## [THE PROBLEM]
Exactly the lines starting at the line containing "assign config_out_ready_o = (state" and ending at the line containing "next_address = config_out_addr_i;" are to be written out from the listing below, both included.

▬▬▬

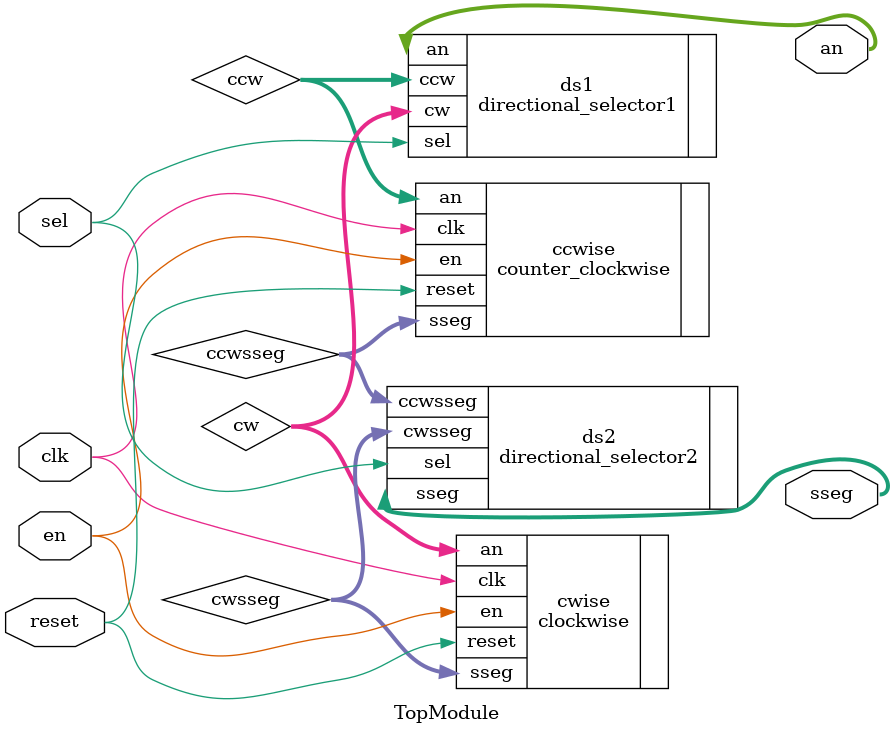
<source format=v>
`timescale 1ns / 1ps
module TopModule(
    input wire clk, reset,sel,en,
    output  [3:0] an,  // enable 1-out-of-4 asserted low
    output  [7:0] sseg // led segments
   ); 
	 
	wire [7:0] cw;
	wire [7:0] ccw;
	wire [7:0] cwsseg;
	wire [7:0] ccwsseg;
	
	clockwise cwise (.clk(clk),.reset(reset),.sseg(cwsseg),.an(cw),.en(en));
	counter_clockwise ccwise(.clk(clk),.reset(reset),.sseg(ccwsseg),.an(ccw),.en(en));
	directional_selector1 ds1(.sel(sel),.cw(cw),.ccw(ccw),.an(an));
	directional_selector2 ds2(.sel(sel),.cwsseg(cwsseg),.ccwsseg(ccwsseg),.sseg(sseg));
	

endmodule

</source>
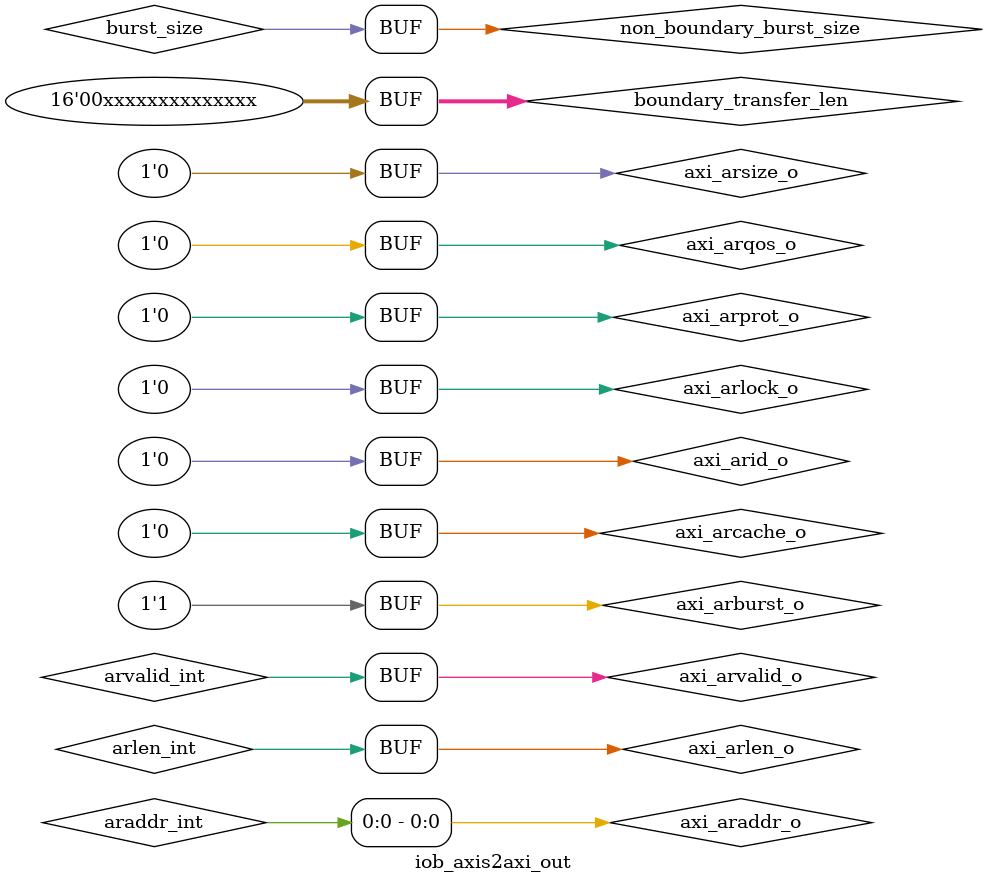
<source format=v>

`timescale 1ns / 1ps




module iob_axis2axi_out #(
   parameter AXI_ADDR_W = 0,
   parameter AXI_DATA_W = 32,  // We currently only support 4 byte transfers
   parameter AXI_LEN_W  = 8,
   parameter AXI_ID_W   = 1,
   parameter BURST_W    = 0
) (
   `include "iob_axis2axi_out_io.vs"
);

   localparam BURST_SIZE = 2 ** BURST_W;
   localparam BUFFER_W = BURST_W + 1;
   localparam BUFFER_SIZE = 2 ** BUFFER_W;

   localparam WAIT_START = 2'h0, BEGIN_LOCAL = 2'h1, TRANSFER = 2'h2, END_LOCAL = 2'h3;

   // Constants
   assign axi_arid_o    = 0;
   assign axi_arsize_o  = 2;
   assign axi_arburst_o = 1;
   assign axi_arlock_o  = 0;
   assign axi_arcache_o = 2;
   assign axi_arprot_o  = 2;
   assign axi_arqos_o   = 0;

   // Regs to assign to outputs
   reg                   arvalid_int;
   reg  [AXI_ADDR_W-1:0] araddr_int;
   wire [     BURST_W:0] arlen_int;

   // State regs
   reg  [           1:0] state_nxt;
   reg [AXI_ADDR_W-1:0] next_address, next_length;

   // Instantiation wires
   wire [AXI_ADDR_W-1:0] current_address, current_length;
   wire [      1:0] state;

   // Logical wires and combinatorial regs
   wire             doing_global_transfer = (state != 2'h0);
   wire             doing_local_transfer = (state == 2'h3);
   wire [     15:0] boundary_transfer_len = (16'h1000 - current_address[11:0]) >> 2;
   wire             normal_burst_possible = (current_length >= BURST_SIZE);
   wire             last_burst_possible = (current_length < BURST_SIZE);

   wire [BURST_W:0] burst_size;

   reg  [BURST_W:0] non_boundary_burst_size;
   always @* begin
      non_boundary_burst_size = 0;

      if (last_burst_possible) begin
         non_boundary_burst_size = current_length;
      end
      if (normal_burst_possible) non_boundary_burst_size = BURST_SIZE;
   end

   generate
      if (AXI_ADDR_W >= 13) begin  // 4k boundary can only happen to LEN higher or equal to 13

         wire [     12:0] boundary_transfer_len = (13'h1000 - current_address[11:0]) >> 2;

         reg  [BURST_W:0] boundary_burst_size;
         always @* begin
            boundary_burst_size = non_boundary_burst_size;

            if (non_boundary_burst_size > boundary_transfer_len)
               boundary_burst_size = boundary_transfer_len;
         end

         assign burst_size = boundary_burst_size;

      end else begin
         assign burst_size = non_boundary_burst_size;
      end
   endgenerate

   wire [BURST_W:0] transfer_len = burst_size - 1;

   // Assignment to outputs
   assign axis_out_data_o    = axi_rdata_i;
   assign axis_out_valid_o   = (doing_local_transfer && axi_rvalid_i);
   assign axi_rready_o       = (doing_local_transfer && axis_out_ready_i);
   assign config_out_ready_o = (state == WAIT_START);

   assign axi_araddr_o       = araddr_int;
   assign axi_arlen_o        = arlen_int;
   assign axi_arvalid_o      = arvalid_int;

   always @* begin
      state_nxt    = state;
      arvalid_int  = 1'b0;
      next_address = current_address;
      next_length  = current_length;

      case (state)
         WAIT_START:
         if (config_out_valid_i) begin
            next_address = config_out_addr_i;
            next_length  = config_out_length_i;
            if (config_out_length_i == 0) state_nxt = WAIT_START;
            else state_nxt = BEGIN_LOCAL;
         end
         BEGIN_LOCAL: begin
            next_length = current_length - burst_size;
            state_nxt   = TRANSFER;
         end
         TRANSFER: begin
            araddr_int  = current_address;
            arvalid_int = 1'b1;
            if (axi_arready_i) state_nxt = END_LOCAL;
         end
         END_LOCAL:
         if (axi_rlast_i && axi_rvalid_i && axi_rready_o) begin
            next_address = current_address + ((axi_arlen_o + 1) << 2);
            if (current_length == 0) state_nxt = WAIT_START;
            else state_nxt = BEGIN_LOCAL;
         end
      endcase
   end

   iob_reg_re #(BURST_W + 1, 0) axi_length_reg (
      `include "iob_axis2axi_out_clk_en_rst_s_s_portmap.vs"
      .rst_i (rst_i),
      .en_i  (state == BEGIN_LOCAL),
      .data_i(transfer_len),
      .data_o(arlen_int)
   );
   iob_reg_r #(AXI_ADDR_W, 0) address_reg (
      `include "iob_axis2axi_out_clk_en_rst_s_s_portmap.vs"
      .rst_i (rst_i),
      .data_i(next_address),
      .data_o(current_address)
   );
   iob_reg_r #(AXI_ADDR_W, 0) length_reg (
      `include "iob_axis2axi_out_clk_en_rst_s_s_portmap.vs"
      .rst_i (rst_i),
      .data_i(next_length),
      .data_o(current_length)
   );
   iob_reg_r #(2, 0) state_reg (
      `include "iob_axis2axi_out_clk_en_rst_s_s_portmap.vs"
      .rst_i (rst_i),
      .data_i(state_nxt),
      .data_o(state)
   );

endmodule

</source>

▬▬▬

## [TASK RESULT]
   assign config_out_ready_o = (state == WAIT_START);

   assign axi_araddr_o       = araddr_int;
   assign axi_arlen_o        = arlen_int;
   assign axi_arvalid_o      = arvalid_int;

   always @* begin
      state_nxt    = state;
      arvalid_int  = 1'b0;
      next_address = current_address;
      next_length  = current_length;

      case (state)
         WAIT_START:
         if (config_out_valid_i) begin
            next_address = config_out_addr_i;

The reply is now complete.